Notre escouade a pour objectif d’explorer les donjons pour y retrouver des personnes manquantes ou pour trouver des informations sur nos ennemis, la Tokyo Peace Foundation, suspectée d’enlever des étudiantes.

Visuellement insuffisant

Les donjons sont ennuyants à parcourir. Un seul type de tuile est utilisé par donjon, et il l’est partout dans ce donjon. Le premier donjon que nous visitons en tant que Xth a des murs en pierre, et tous les murs le sont. À un moment, nous entrons dans une pièce, et la phrase suivante apparaît: « Nous sommes dans les toilettes, mais il ne reste que des tuyaux qui sortent des murs ». Le problème? Aucun tuyau de sort des murs.

Bon, je dis problème, mais ça n’empêche pas du tout au jeu d’être jouable. Je trouve simplement que ça rend les donjons ennuyants, redondants, vides.

D’ailleurs, lorsqu’on regarde les images et artworks du jeu, on s’attend à des graphismes et des effets géniales. Mais oh comme j’ai été déçu. Une image statique apparaît de temps à autre en lieu de cinématique, et les personnages, lorsqu’ils nous parlent, ne font que cligner des yeux de temps à autre. Ce n’est pas peu dire, Operation Abyss n’est pas un jeu que l’on joue pour découvrir un monde surprenant.

Difficulté simulée

Le jeu paraît dès le départ assez difficile, mais il devient rapidement facile à maîtriser lors des combats. Les 5 premiers niveaux de nos personnages demandent souvent des soins, mais passé ce cap, les combats sont moins difficile.

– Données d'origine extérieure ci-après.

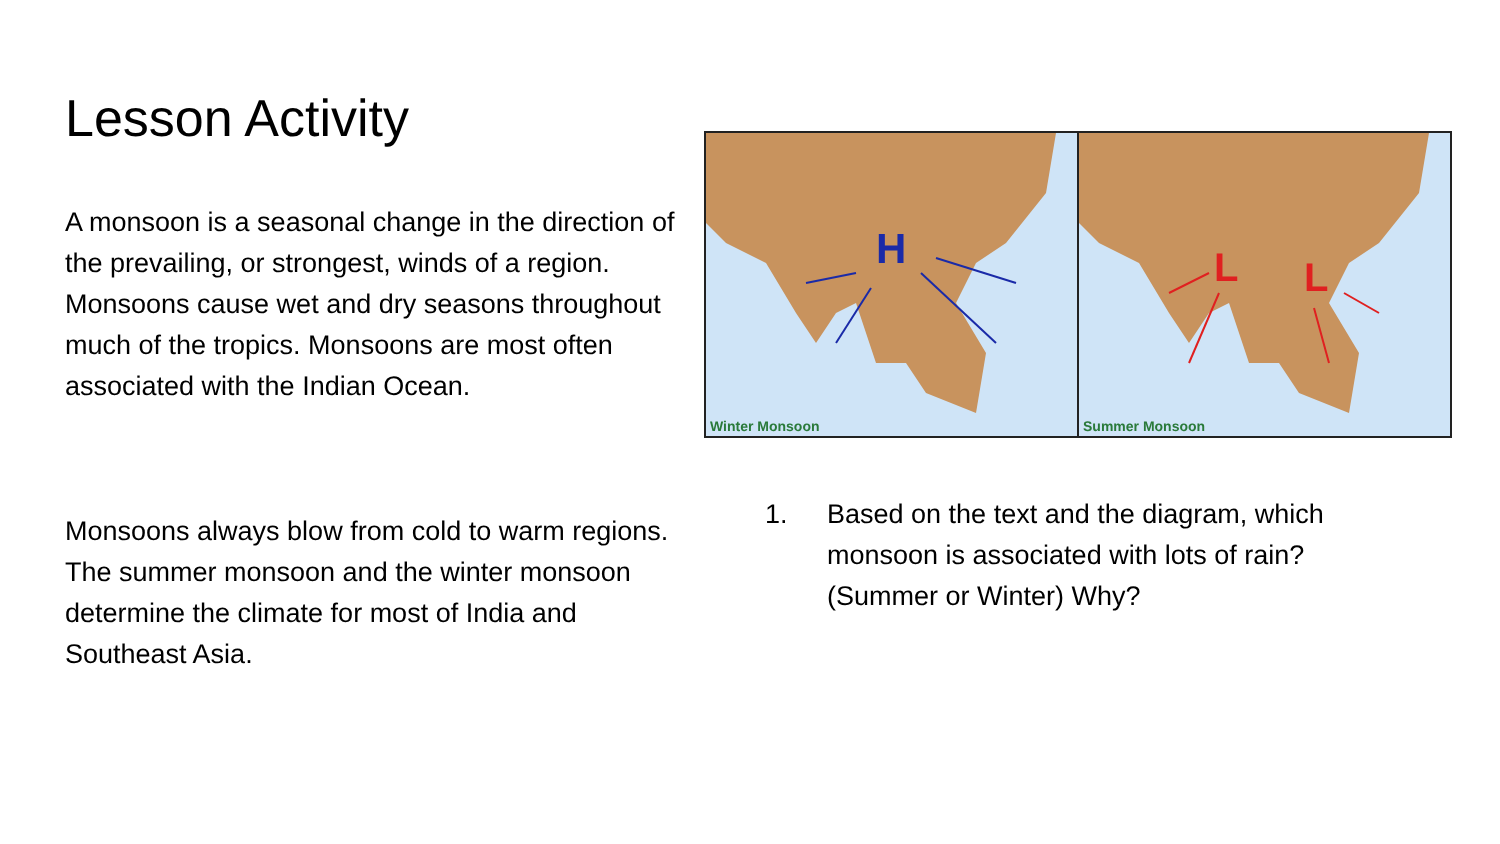Lesson Activity
A monsoon is a seasonal change in the direction of the prevailing, or strongest, winds of a region. Monsoons cause wet and dry seasons throughout much of the tropics. Monsoons are most often associated with the Indian Ocean.
H
Winter Monsoon
L
L
Summer Monsoon
Monsoons always blow from cold to warm regions. The summer monsoon and the winter monsoon determine the climate for most of India and Southeast Asia.
1. Based on the text and the diagram, which monsoon is associated with lots of rain?(Summer or Winter) Why?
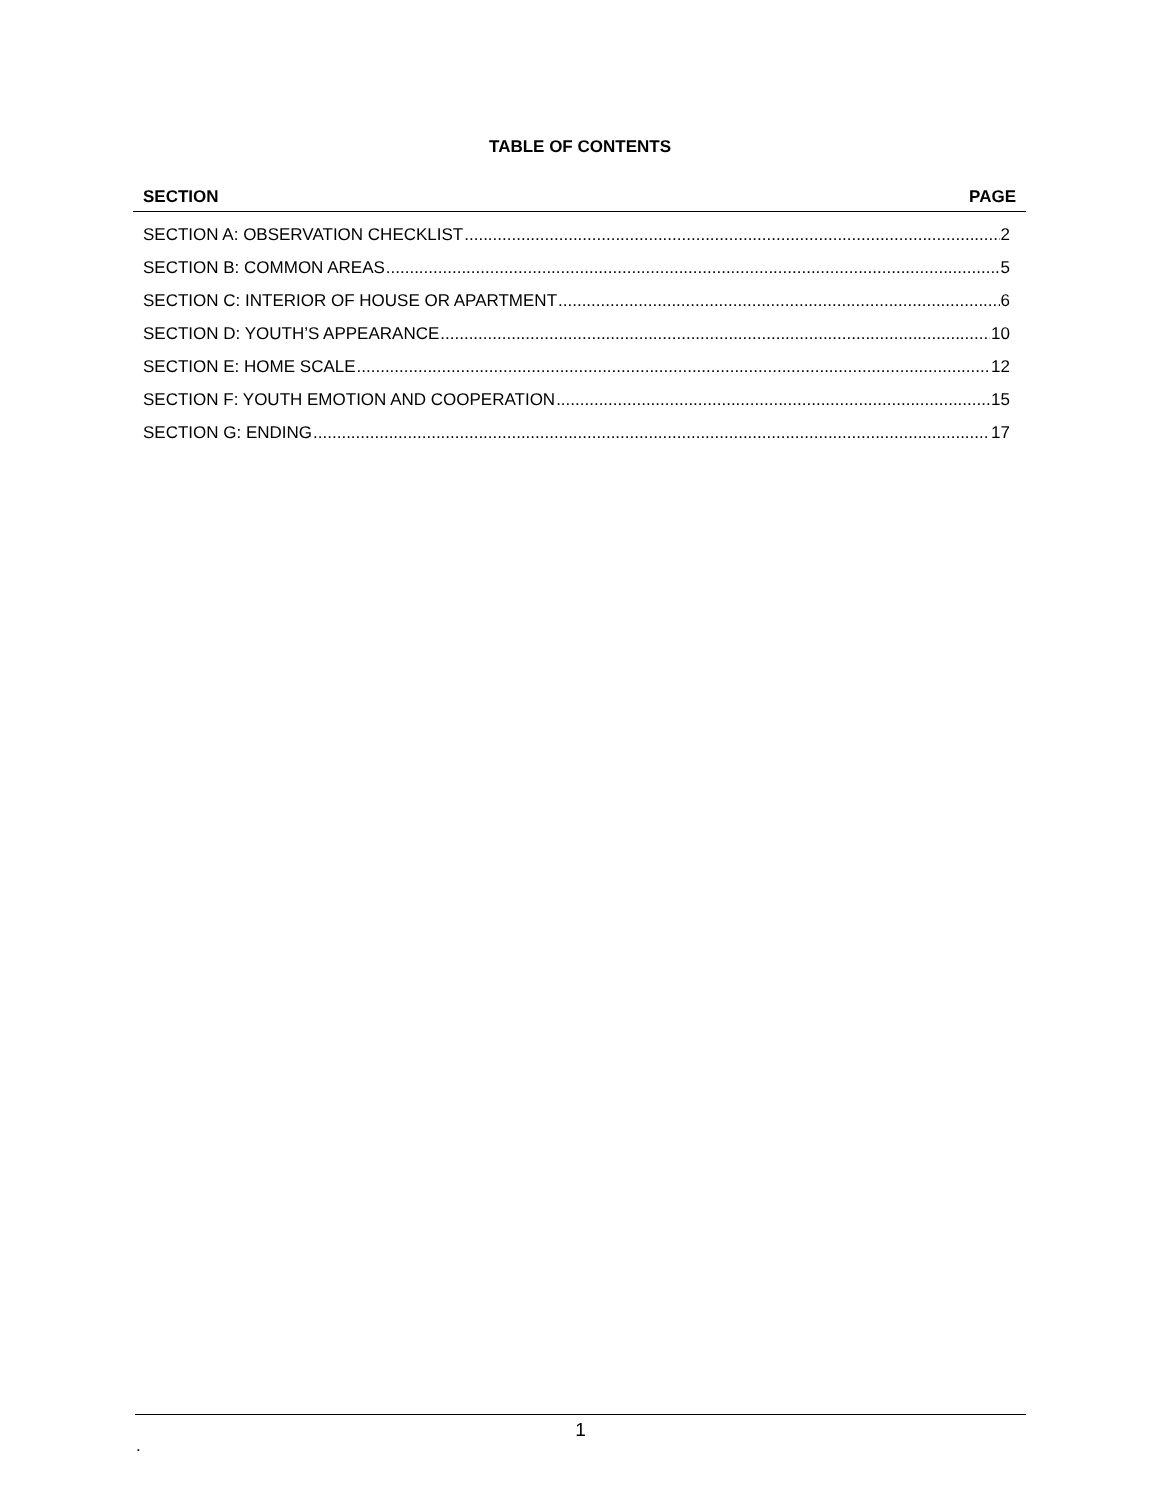TABLE OF CONTENTS
SECTION PAGE
SECTION A: OBSERVATION CHECKLIST 2
SECTION B: COMMON AREAS 5
SECTION C: INTERIOR OF HOUSE OR APARTMENT 6
SECTION D: YOUTH’S APPEARANCE 10
SECTION E: HOME SCALE 12
SECTION F: YOUTH EMOTION AND COOPERATION 15
SECTION G: ENDING 17
1
.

Le gros problème réside dans le fait que nous sommes confrontés à un niveau maximum. Le premier cap arrête au niveau 15, et l’excuse données est que le cap est géré par le gouvernement et augmenté au besoin. Mais le niveau 15 est juste assez suffisant pour survivre jusqu’à l’augmentation du cap. Ça ne devrait pas être un problème, mais un second problème vient déranger cette limitation.

Lorsque l’un de nos alliés meurt dans un donjon, il n’est pas possible de le ramener à la vie sans en sortir (ou si c’est possible, ce ne l’était pas encore dans ma progression). Donc à chaque fois qu’un allié meurt, on doit sortir du donjon, aller payer les soins intensifs pour raviver notre allié, et traverser à nouveau le donjon en entier. C’est là que le niveau 15 se trouve à être insuffisant.

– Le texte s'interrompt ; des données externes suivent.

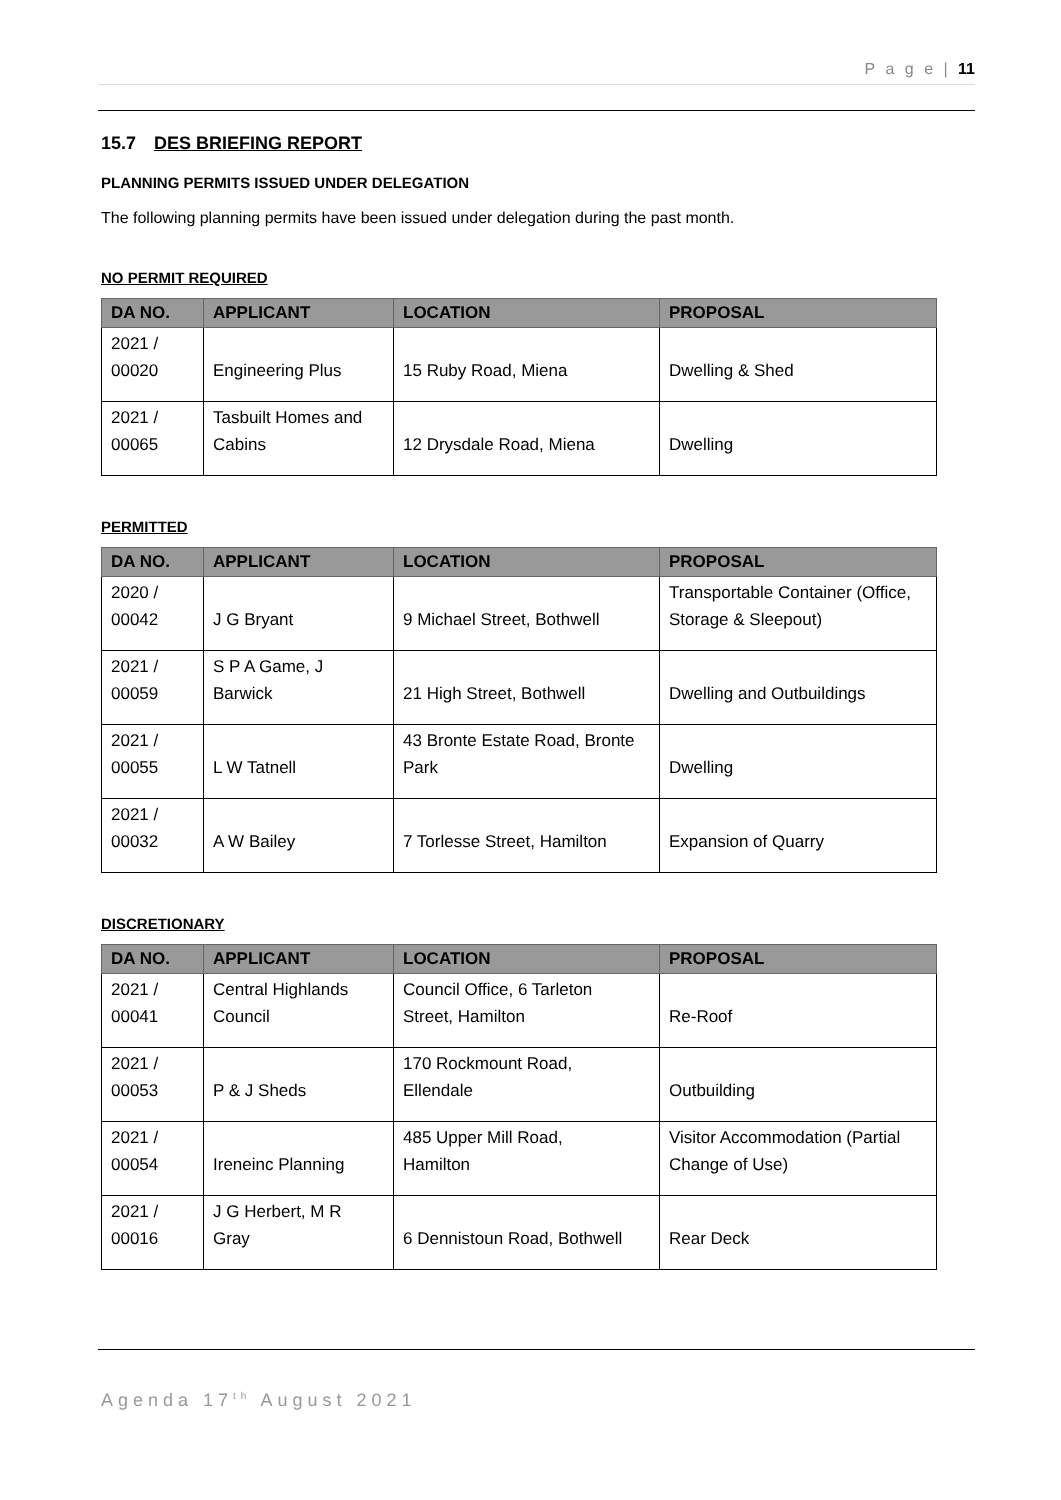P a g e | 11
15.7 DES BRIEFING REPORT
PLANNING PERMITS ISSUED UNDER DELEGATION
The following planning permits have been issued under delegation during the past month.
NO PERMIT REQUIRED
| DA NO. | APPLICANT | LOCATION | PROPOSAL |
| --- | --- | --- | --- |
| 2021 / 00020 | Engineering Plus | 15 Ruby Road, Miena | Dwelling & Shed |
| 2021 / 00065 | Tasbuilt Homes and Cabins | 12 Drysdale Road, Miena | Dwelling |
PERMITTED
| DA NO. | APPLICANT | LOCATION | PROPOSAL |
| --- | --- | --- | --- |
| 2020 / 00042 | J G Bryant | 9 Michael Street, Bothwell | Transportable Container (Office, Storage & Sleepout) |
| 2021 / 00059 | S P A Game, J Barwick | 21 High Street, Bothwell | Dwelling and Outbuildings |
| 2021 / 00055 | L W Tatnell | 43 Bronte Estate Road, Bronte Park | Dwelling |
| 2021 / 00032 | A W Bailey | 7 Torlesse Street, Hamilton | Expansion of Quarry |
DISCRETIONARY
| DA NO. | APPLICANT | LOCATION | PROPOSAL |
| --- | --- | --- | --- |
| 2021 / 00041 | Central Highlands Council | Council Office, 6 Tarleton Street, Hamilton | Re-Roof |
| 2021 / 00053 | P & J Sheds | 170 Rockmount Road, Ellendale | Outbuilding |
| 2021 / 00054 | Ireneinc Planning | 485 Upper Mill Road, Hamilton | Visitor Accommodation (Partial Change of Use) |
| 2021 / 00016 | J G Herbert, M R Gray | 6 Dennistoun Road, Bothwell | Rear Deck |
Agenda 17<sup>th</sup> August 2021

Mais c’est faisable, évidemment. Il faudra user de patience, de sorts ou d’items de soins, ou encore d’items permettant de s’échapper de combats trop difficiles.

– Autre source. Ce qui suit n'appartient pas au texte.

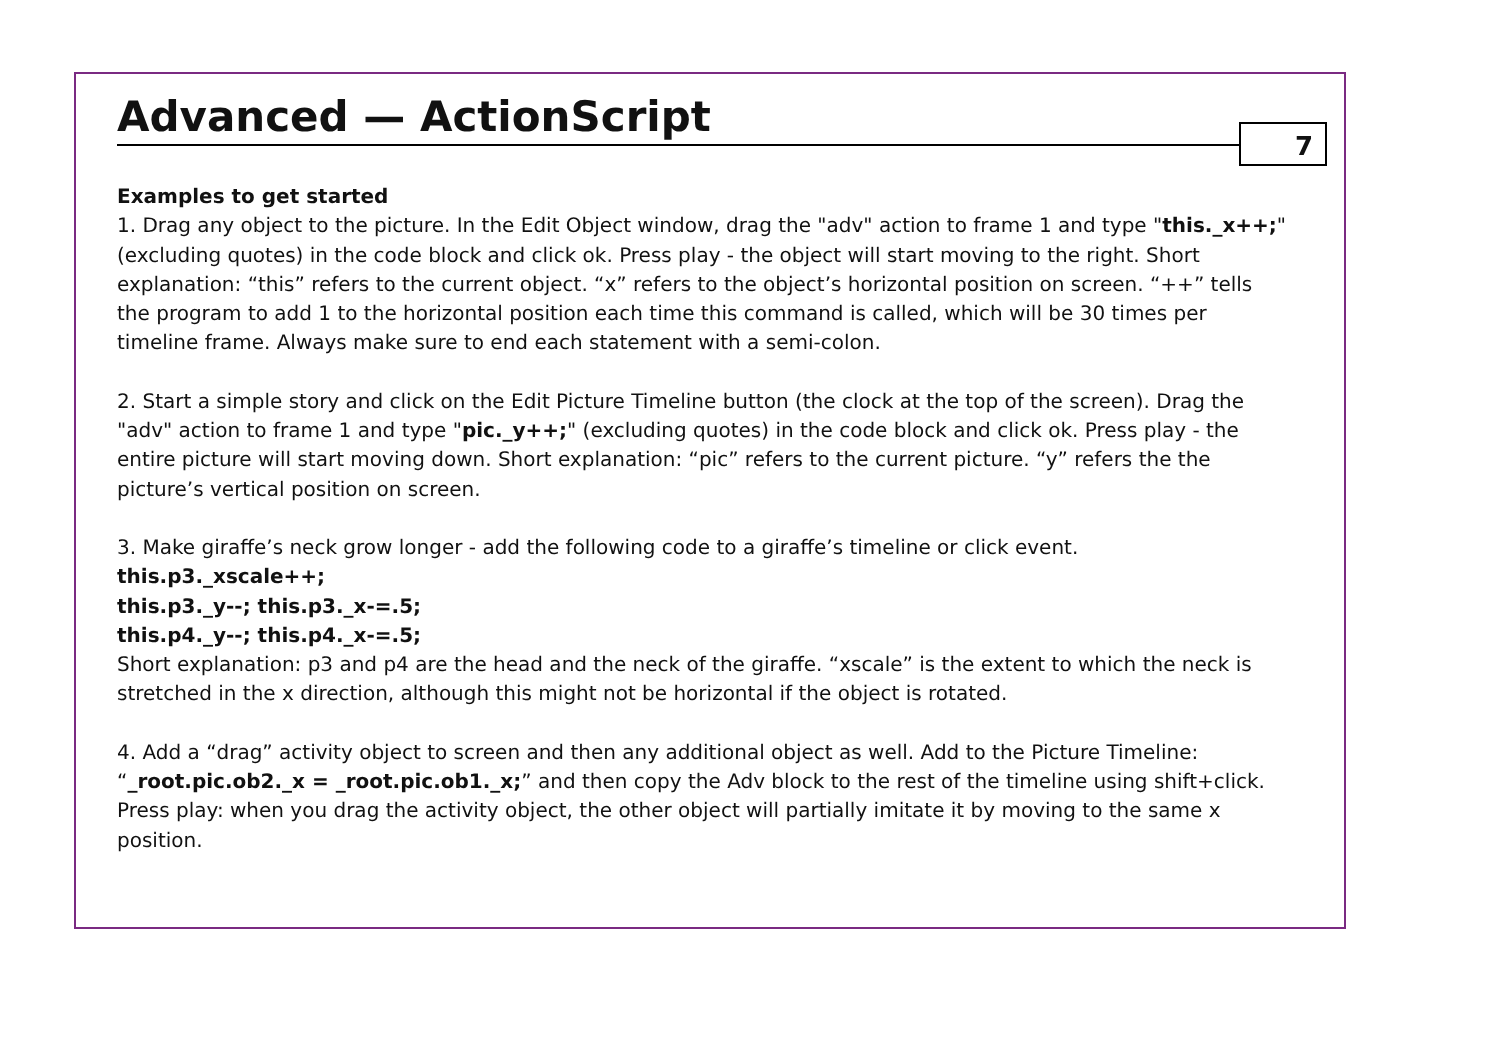Advanced — ActionScript
7
Examples to get started
1. Drag any object to the picture. In the Edit Object window, drag the "adv" action to frame 1 and type "this._x++;" (excluding quotes) in the code block and click ok. Press play - the object will start moving to the right. Short explanation: “this” refers to the current object. “x” refers to the object’s horizontal position on screen. “++” tells the program to add 1 to the horizontal position each time this command is called, which will be 30 times per timeline frame. Always make sure to end each statement with a semi-colon.
2. Start a simple story and click on the Edit Picture Timeline button (the clock at the top of the screen). Drag the "adv" action to frame 1 and type "pic._y++;" (excluding quotes) in the code block and click ok. Press play - the entire picture will start moving down. Short explanation: “pic” refers to the current picture. “y” refers the the picture’s vertical position on screen.
3. Make giraffe’s neck grow longer - add the following code to a giraffe’s timeline or click event.
this.p3._xscale++;
this.p3._y--; this.p3._x-=.5;
this.p4._y--; this.p4._x-=.5;
Short explanation: p3 and p4 are the head and the neck of the giraffe. “xscale” is the extent to which the neck is stretched in the x direction, although this might not be horizontal if the object is rotated.
4. Add a “drag” activity object to screen and then any additional object as well. Add to the Picture Timeline: “_root.pic.ob2._x = _root.pic.ob1._x;” and then copy the Adv block to the rest of the timeline using shift+click. Press play: when you drag the activity object, the other object will partially imitate it by moving to the same x position.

Operation Abyss: New Tokyo Legacy est un jeu avec un concept et des éléments de jouabilité très originaux, qui auraient pu être beaucoup mieux exploités. Les lacunes au niveau graphique sont une grosse déception, considérant le nombre de jeux disponibles qui sont impressionnants à ce niveau. Il permettra néanmoins aux accros de personnalisation d’en avoir pour leur argent, avec toutes les possibilités qu’il offre avec son système de crafting.